Erstellt  am: 13.02.2014 :  09:24:46 Uhr  Profil anzeigen
Hallo Michael,
Zitat:
Original erstellt von: mkoch

Der Zweck dieser Berechnung war, dass man auf diese Weise ohne großen Mehraufwand Phasenfilter herstellen kann, die zwei verschiedene Dichten auf dem gleichen Substrat haben. Man kann sich dann aussuchen, welche Seite besser geeignet ist.


Gruß
Michael



die Idee ist sehr gut und wir brauchen die Filterchen auch sehr bald.

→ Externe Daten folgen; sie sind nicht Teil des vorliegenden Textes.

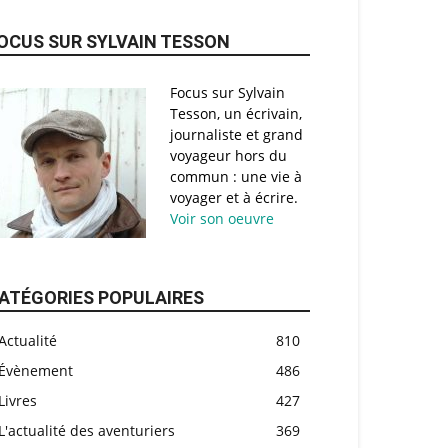
OCUS SUR SYLVAIN TESSON
Focus sur Sylvain
Tesson, un écrivain,
journaliste et grand
voyageur hors du
commun : une vie à
voyager et à écrire.
Voir son oeuvre
ATÉGORIES POPULAIRES
Actualité
810
Évènement
486
Livres
427
L'actualité des aventuriers
369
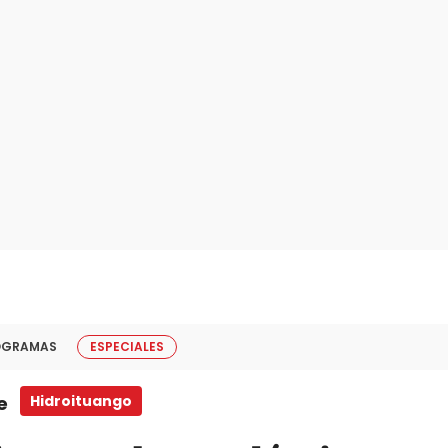
OGRAMAS
ESPECIALES
e
Hidroituango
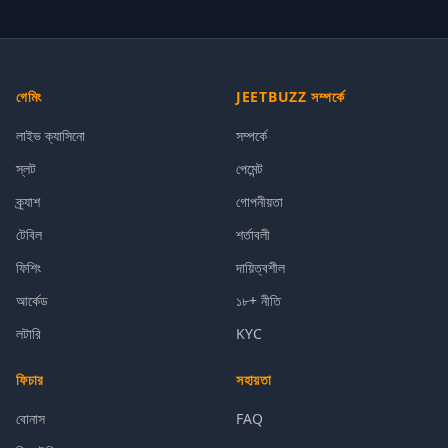
গেমিং
JEETBUZZ সম্পর্কে
লাইভ ক্যাসিনো
সম্পর্কে
স্লট
পেমেন্ট
ক্র্যাশ
গোপনীয়তা
টেবিল
শর্তাবলী
ফিশিং
দায়িত্বশীল
আর্কেড
১৮+ নীতি
লটারি
KYC
ফিচার
সহায়তা
বোনাস
FAQ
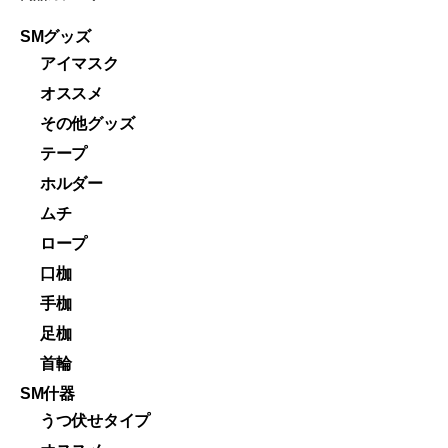
SMグッズ
アイマスク
オススメ
その他グッズ
テープ
ホルダー
ムチ
ロープ
口枷
手枷
足枷
首輪
SM什器
うつ伏せタイプ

Bei meinen jüngsten Versuchen mit Rußfilten musste ich leider feststellen dass diese doch ziemlich viel Streulicht erzeugen, was die Quantifizierung merklich beeinträchtigt.

Nach meiner Einschätzung würde ich die Dichtestufen N= 100 und N=500 vorschlagen. Es stellt sich nur noch die Frage wie sicher kann man bei bekannter Dichte die Phasenverschiebung phi ermitteln? sin(phi) sollte natürlich annähernd = 1 bleiben.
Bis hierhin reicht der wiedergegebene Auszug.